Con frecuencia nos encontramos con denuncias de hechos bochornosos, ilegales, que ofenden la dignidad humana, aceptados por quienes los cometieron o que hacían parte de las comunidades, grupos o partidos políticos directamente involucrados, sobre los cuales se pide perdón y se ponen como ejemplo de nunca jamás. Pero, desafortunadamente, esas denuncias y golpes de pecho llegan cuando ya no hay sanción legal que los cobije y el paso del tiempo ha desdibujado la enormidad del horror.
Hace unos días, un antiguo militante guerrillero de las exFuerzas Armadas Revolucionarias de Colombia (FARC), que se desmovilizaron mediante un Acuerdo de Paz con el Gobierno, contó en un medio periodístico colombiano que a raíz de ese hecho se promovieron muchos actos de acercamiento entre antiguos enemigos para buscar con ello la generación de una cultura de paz.
Cuenta este memorioso que la Comisión de la Verdad, que se creó como producto de ese Acuerdo de Paz, armó espacios de encuentro entre exguerrilleros y exmilitares buscando que aprendieran a verse como antiguos adversarios y no como enemigos que llevaron sus diferencias hasta el enfrentamiento armado. Dice que en esos encuentros todos hacían el recuento de sus vidas buscando puntos de coincidencia en sus historias y que, en relación con el tema de las torturas, los exmilitares decían que las veían como normales cuando las practicaron.
Las justificaban diciendo que en su entrenamiento en Panamá con instructores militares de Estados Unidos les inculcaban la tortura como medio legítimo para luchar contra el enemigo comunista y que así la asimilaron sin ningún reato de conciencia porque nunca pensaron que estuvieran haciendo nada indebido.
Reconocían allí eso que siempre negaron en los tiempos en que la Escuela de Caballería en Bogotá se convirtió en un centro de tortura. Consideran que el paso del tiempo les permite aceptar eso como una anécdota que ya no les acarreará penalidad ninguna. En aquellos tiempos se justificaba con el honor militar y la lucha por la democracia: “Aquí defendiendo la democracia, maestro”, le respondió a un reportero el entonces coronel Alfonso Plazas Vega subido en un tanque mientras dirigía la retoma del Palacio de Justicia luego de la absurda toma que había hecho el M19. Muchos años después, el coronel fue condenado por homicidios y torturas cometidos en esa acción porque se comprobó que personas, entre ellos magistrados, que fueron filmados saliendo con vida del Palacio, parecieron después dentro de él como si hubieran muerto allí durante el enfrentamiento.

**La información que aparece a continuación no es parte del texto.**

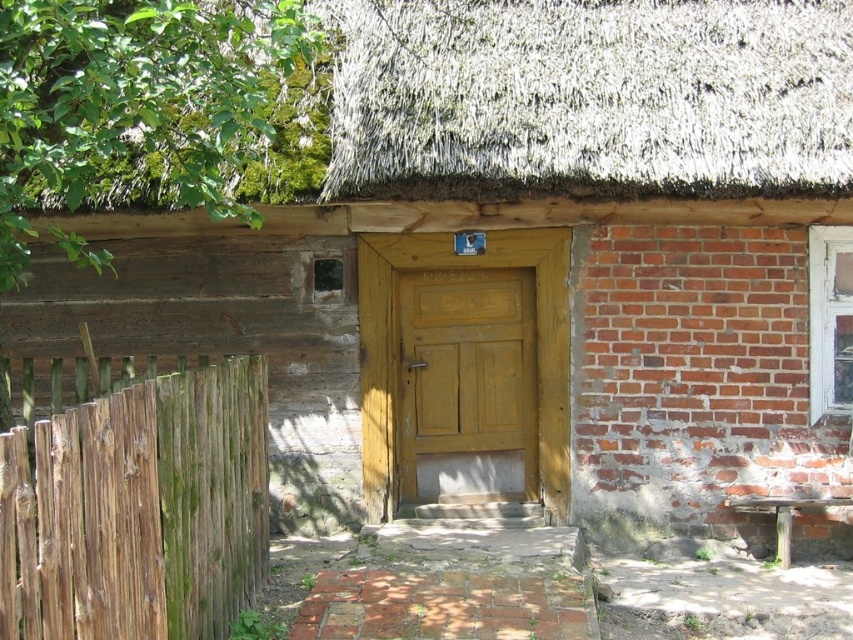
Question: Can you confirm if green mossy wood fence at left is wider than wooden door at center?

Choices:
 (A) no
 (B) yes

Answer: (A)

Question: Is thatched straw roof at upper center smaller than green mossy wood fence at left?

Choices:
 (A) yes
 (B) no

Answer: (B)

Question: Can you confirm if thatched straw roof at upper center is smaller than wooden door at center?

Choices:
 (A) no
 (B) yes

Answer: (A)

Question: Which point appears farthest from the camera in this image?

Choices:
 (A) (459, 321)
 (B) (769, 176)
 (C) (227, 397)

Answer: (A)

Question: Which object is the closest to the wooden door at center?

Choices:
 (A) green mossy wood fence at left
 (B) thatched straw roof at upper center

Answer: (B)

Question: Which of the following is the farthest from the observer?

Choices:
 (A) (439, 323)
 (B) (15, 492)

Answer: (A)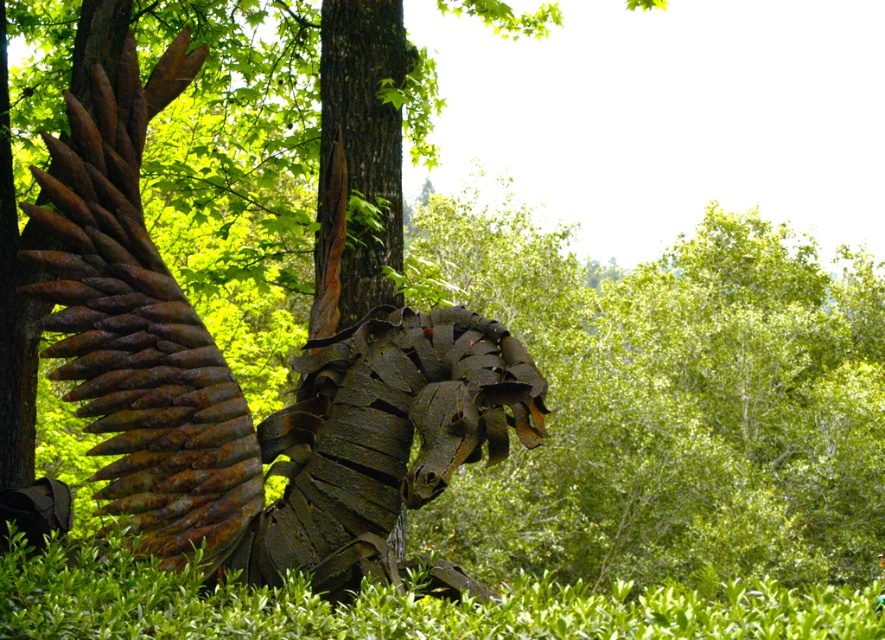
Is rusty metal sculpture at center to the right of green leafy hedge at lower center from the viewer's perspective?

In fact, rusty metal sculpture at center is to the left of green leafy hedge at lower center.

Does rusty metal sculpture at center have a larger size compared to green leafy hedge at lower center?

No.

This screenshot has height=640, width=885. Find the location of `rusty metal sculpture at center`. rusty metal sculpture at center is located at coordinates (237, 385).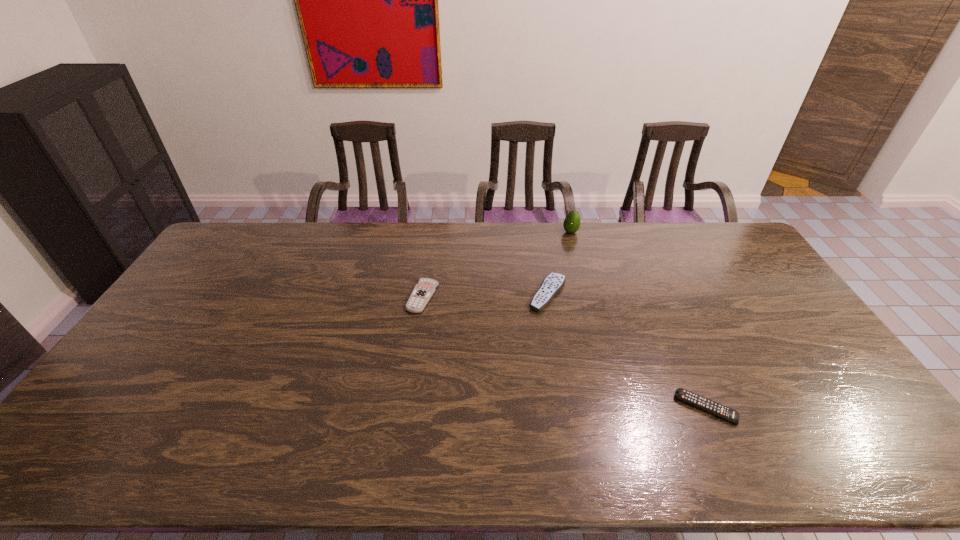
Identify the location of avocado. The image size is (960, 540). (572, 222).

Image resolution: width=960 pixels, height=540 pixels. Find the location of `the tallest object`. the tallest object is located at coordinates (572, 222).

Identify the location of the second tallest object. (553, 283).

Where is `the second remote control from right to left`? Image resolution: width=960 pixels, height=540 pixels. the second remote control from right to left is located at coordinates (553, 283).

You are a GUI agent. You are given a task and a screenshot of the screen. Output one action in this format:
    pyautogui.click(x=<x>, y=<y>)
    Task: Click on the leftmost remote control
    This screenshot has height=540, width=960.
    Given the screenshot: What is the action you would take?
    pyautogui.click(x=423, y=291)

The width and height of the screenshot is (960, 540). Identify the location of the rightmost remote control. click(x=682, y=394).

Find the location of a particular element. the nearest object is located at coordinates [x=682, y=394].

The width and height of the screenshot is (960, 540). What are the coordinates of `vacant region located on the right of the second object from right to left` in the screenshot? It's located at (617, 232).

I want to click on vacant space located 0.100m on the right of the tallest remote control, so click(x=599, y=294).

The width and height of the screenshot is (960, 540). Identify the location of vacant space located 0.330m on the right of the leftmost remote control. (539, 297).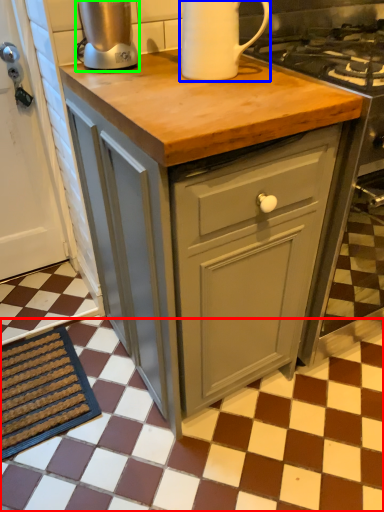
Question: Which is nearer to the tile (highlighted by a red box)? kitchen appliance (highlighted by a blue box) or kitchen appliance (highlighted by a green box).

Choices:
 (A) kitchen appliance
 (B) kitchen appliance

Answer: (A)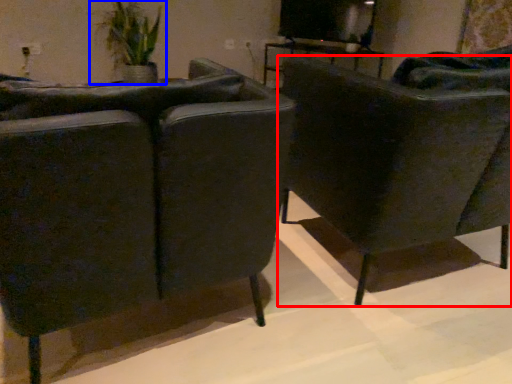
Question: Which of the following is the closest to the observer, chair (highlighted by a red box) or houseplant (highlighted by a blue box)?

Choices:
 (A) chair
 (B) houseplant

Answer: (A)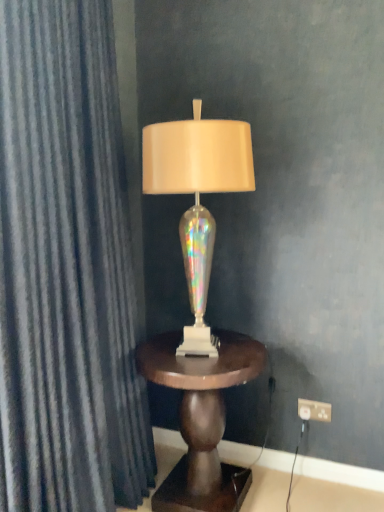
Question: Is iridescent glass lamp at center surrounding mahogany wood side table at center?

Choices:
 (A) yes
 (B) no

Answer: (B)

Question: Is iridescent glass lamp at center closer to camera compared to mahogany wood side table at center?

Choices:
 (A) no
 (B) yes

Answer: (B)

Question: Is iridescent glass lamp at center wider than mahogany wood side table at center?

Choices:
 (A) yes
 (B) no

Answer: (B)

Question: Does iridescent glass lamp at center lie behind mahogany wood side table at center?

Choices:
 (A) no
 (B) yes

Answer: (A)

Question: Considering the relative sizes of iridescent glass lamp at center and mahogany wood side table at center in the image provided, is iridescent glass lamp at center bigger than mahogany wood side table at center?

Choices:
 (A) no
 (B) yes

Answer: (A)

Question: From the image's perspective, is iridescent glass lamp at center located above mahogany wood side table at center?

Choices:
 (A) yes
 (B) no

Answer: (A)

Question: Can you confirm if mahogany wood side table at center is shorter than white plastic outlet at lower right?

Choices:
 (A) no
 (B) yes

Answer: (A)

Question: Is mahogany wood side table at center further to the viewer compared to white plastic outlet at lower right?

Choices:
 (A) no
 (B) yes

Answer: (A)

Question: Does mahogany wood side table at center have a larger size compared to white plastic outlet at lower right?

Choices:
 (A) no
 (B) yes

Answer: (B)

Question: From the image's perspective, is mahogany wood side table at center on white plastic outlet at lower right?

Choices:
 (A) no
 (B) yes

Answer: (A)

Question: Is mahogany wood side table at center far away from white plastic outlet at lower right?

Choices:
 (A) yes
 (B) no

Answer: (B)

Question: Could white plastic outlet at lower right be considered to be inside mahogany wood side table at center?

Choices:
 (A) no
 (B) yes

Answer: (A)

Question: Is mahogany wood side table at center to the left of iridescent glass lamp at center from the viewer's perspective?

Choices:
 (A) no
 (B) yes

Answer: (A)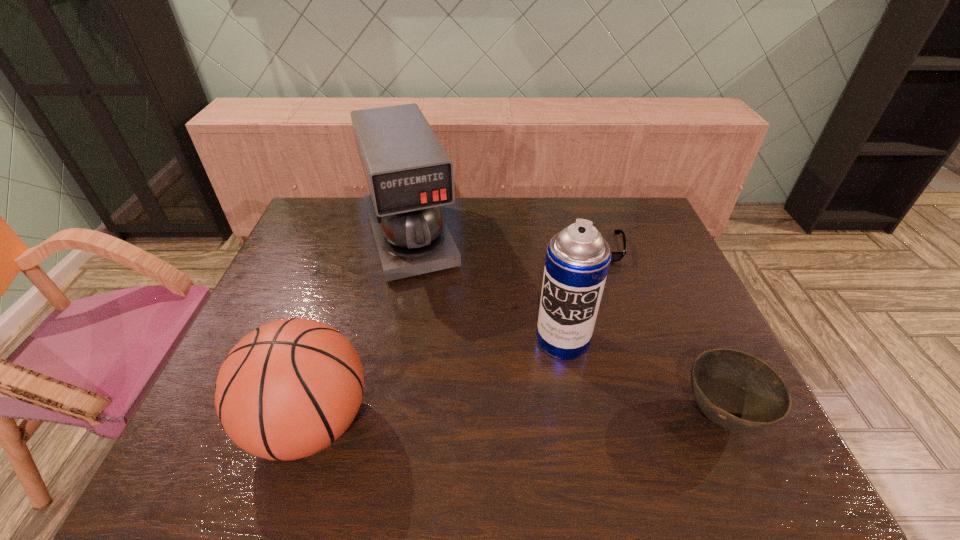
Where is `free region at the near edge of the desktop`? This screenshot has height=540, width=960. free region at the near edge of the desktop is located at coordinates (649, 410).

Locate an element on the screen. The width and height of the screenshot is (960, 540). vacant area at the right edge is located at coordinates (648, 242).

In the image, there is a desktop. Where is `vacant space at the far left corner`? vacant space at the far left corner is located at coordinates (319, 209).

Identify the location of free space that is in between the shortest object and the second shortest object. (659, 330).

The height and width of the screenshot is (540, 960). Identify the location of vacant area that lies between the fourth tallest object and the shortest object. (659, 330).

Where is `vacant point located between the basketball and the second shortest object`? vacant point located between the basketball and the second shortest object is located at coordinates (515, 420).

Image resolution: width=960 pixels, height=540 pixels. I want to click on vacant area that lies between the sunglasses and the basketball, so click(454, 334).

Where is `empty location between the basketball and the fourth tallest object`? This screenshot has height=540, width=960. empty location between the basketball and the fourth tallest object is located at coordinates click(x=515, y=420).

Where is `blank region between the shortest object and the third tallest object`? The image size is (960, 540). blank region between the shortest object and the third tallest object is located at coordinates (454, 334).

Identify which object is the second nearest to the coffee maker. Please provide its 2D coordinates. Your answer should be formatted as a tuple, i.e. [(x, y)], where the tuple contains the x and y coordinates of a point satisfying the conditions above.

[(290, 388)]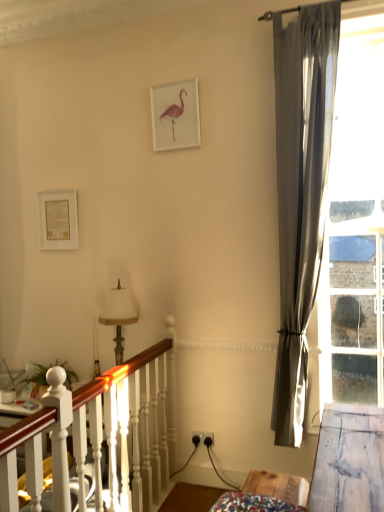
Question: Is white matte picture frame at upper center, the 2th picture frame when ordered from bottom to top, located within satin gray curtain at right?

Choices:
 (A) yes
 (B) no

Answer: (B)

Question: Could you tell me if satin gray curtain at right is facing white matte picture frame at upper center, positioned as the first picture frame in top-to-bottom order?

Choices:
 (A) no
 (B) yes

Answer: (A)

Question: Does satin gray curtain at right appear on the left side of white matte picture frame at upper center, the 2th picture frame when ordered from bottom to top?

Choices:
 (A) yes
 (B) no

Answer: (B)

Question: Can you confirm if satin gray curtain at right is thinner than white matte picture frame at upper center, the 2th picture frame when ordered from bottom to top?

Choices:
 (A) no
 (B) yes

Answer: (A)

Question: Is satin gray curtain at right touching white matte picture frame at upper center, positioned as the first picture frame in top-to-bottom order?

Choices:
 (A) yes
 (B) no

Answer: (B)

Question: From the image's perspective, would you say satin gray curtain at right is shown under white matte picture frame at upper center, positioned as the first picture frame in top-to-bottom order?

Choices:
 (A) yes
 (B) no

Answer: (A)

Question: Does clear glass window at right contain satin gray curtain at right?

Choices:
 (A) yes
 (B) no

Pero ya en la distancia todos pueden reconocer culpas, como ha hecho el Estado colombiano cuando ha pedido perdón por tragedias que permitió, o en las que directamente participó, como el genocidio de la UP, con más de 5 mil muertos, según reconoció la Justicia Especial de Paz (JEP). Pide perdón un presidente que no estuvo involucrado en los hechos porque ocurrieron antes de su periodo. Tiene un valor de constatación, pero lo hace un presidente que no tuvo ninguna participación en los hechos y no puede ser considerado responsable por ellos.
Por su parte, la guerrilla también ha reconocido sus crímenes y pedido perdón sólo después de que, tras su desmovilización, las víctimas han demostrado los sufrimientos que les ocasionaron. Pero mientras estaban en armas negaron aún ante la evidencia su participación en el narcotráfico y en casos de secuestro y reclutamiento de menores.
También pidió perdón el Estado por la masacre de Trujillo, ocurrida entre el 1988 y el 1994, con más de 300 víctimas. En el 2016, el ministro de Justicia de la época, atendiendo una solicitud de la Comisión Americana de Derechos Humanos, pidió perdón a las familias de las víctimas. Valioso y necesario reconocimiento, pero lo hizo un ministro inocente y demócrata, y no tuvo la misma carga de sanación que habría tenido si la hubiera hecho un funcionario que hubiera estado en ejercicio de sus funciones en los tiempos de la masacre.
Tal vez porque todavía el tiempo no la ha cubierto con su pátina, el reconocimiento de participación de Fuerzas estatales no ha abarcado a la de miembros activos de la Fuerza Pública en las masacres con que los paramilitares arrasaron poblaciones enteras y obligaron a los campesinos a dejar sus tierras que, de inmediato, cambiaron de dueño. La Justicia de Paz y la Comisión de la Verdad han descubierto ese horror, pero todavía no ha habido un presidente de la República que pida perdón por ese despojo criminal.
Ya la lucha no es contra el comunismo que se atribuía a las organizaciones guerrilleras porque por muy anticomunistas que sean sus enemigos a nadie se le ocurriría pensar que las guerrillas que sobreviven tengan esa ideología. Ni ninguna otra.